* [ABOUT THIS TASK]:
Copy each line of the data beneath in which the word "TRIANGLE" appears.

* [DATA FOR PROCESSING]:
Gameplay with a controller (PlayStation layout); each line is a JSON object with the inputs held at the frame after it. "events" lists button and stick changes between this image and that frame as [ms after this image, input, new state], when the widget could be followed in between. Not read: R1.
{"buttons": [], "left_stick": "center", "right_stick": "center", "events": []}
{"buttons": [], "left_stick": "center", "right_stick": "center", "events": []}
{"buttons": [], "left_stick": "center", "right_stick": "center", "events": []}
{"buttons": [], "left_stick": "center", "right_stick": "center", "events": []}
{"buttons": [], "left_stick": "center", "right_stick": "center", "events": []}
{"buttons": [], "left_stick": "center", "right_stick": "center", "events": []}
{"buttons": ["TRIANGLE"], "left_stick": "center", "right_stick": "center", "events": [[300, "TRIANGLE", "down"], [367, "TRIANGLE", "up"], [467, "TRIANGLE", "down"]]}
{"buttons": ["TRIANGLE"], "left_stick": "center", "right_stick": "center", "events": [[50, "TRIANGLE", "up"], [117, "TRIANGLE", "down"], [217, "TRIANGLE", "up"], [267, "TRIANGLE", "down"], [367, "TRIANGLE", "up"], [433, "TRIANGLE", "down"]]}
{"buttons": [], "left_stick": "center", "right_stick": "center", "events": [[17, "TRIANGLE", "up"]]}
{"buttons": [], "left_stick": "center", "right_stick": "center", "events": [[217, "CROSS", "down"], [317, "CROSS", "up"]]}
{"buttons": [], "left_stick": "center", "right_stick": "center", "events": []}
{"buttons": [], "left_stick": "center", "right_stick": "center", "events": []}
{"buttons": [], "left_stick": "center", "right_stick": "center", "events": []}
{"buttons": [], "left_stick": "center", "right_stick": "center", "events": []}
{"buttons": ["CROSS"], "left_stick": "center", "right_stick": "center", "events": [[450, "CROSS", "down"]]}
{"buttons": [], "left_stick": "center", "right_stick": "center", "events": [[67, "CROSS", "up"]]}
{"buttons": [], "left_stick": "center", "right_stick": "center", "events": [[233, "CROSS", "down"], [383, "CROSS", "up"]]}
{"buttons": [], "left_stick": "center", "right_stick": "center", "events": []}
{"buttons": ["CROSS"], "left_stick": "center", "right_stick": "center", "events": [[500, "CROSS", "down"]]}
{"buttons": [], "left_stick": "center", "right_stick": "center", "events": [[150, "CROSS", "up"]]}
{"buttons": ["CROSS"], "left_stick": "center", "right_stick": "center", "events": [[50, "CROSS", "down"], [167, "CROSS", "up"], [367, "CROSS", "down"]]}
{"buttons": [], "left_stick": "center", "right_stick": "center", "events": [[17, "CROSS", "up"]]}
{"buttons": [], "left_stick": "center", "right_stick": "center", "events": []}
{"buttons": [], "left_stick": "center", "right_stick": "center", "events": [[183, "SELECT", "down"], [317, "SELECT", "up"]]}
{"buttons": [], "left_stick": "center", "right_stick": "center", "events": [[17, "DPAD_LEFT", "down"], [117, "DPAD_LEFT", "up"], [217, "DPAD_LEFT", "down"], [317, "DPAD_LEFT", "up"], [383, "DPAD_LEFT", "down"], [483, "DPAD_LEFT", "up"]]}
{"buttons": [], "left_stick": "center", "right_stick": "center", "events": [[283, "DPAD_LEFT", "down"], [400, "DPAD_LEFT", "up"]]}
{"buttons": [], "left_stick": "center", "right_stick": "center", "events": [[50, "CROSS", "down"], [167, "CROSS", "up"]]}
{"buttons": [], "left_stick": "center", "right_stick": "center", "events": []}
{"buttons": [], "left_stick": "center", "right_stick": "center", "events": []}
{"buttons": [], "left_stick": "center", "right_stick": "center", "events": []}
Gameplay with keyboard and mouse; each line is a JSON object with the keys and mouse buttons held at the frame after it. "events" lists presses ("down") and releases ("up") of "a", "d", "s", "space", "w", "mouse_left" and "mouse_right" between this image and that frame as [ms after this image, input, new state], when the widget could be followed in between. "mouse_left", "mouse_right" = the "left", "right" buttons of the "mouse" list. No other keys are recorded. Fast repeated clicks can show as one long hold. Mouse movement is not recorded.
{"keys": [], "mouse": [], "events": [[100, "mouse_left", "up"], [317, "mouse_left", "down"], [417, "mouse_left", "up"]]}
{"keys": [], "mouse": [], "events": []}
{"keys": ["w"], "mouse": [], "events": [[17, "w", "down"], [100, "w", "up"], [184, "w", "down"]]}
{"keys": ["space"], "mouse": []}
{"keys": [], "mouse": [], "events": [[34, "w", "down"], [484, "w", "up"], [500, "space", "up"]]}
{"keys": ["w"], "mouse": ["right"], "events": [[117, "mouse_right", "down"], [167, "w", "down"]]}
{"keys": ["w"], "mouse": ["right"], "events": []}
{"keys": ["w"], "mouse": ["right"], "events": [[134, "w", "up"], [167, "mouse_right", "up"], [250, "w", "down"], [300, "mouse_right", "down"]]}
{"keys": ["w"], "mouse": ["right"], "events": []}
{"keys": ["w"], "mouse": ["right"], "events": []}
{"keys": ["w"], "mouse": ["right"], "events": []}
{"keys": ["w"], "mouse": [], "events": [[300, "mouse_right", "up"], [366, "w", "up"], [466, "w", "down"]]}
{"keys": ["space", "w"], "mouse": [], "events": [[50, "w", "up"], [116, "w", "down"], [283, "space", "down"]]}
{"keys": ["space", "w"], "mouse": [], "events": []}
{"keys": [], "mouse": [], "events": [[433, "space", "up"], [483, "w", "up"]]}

* [OUTPUT OF THE TASK]:
{"buttons": ["TRIANGLE"], "left_stick": "center", "right_stick": "center", "events": [[300, "TRIANGLE", "down"], [367, "TRIANGLE", "up"], [467, "TRIANGLE", "down"]]}
{"buttons": ["TRIANGLE"], "left_stick": "center", "right_stick": "center", "events": [[50, "TRIANGLE", "up"], [117, "TRIANGLE", "down"], [217, "TRIANGLE", "up"], [267, "TRIANGLE", "down"], [367, "TRIANGLE", "up"], [433, "TRIANGLE", "down"]]}
{"buttons": [], "left_stick": "center", "right_stick": "center", "events": [[17, "TRIANGLE", "up"]]}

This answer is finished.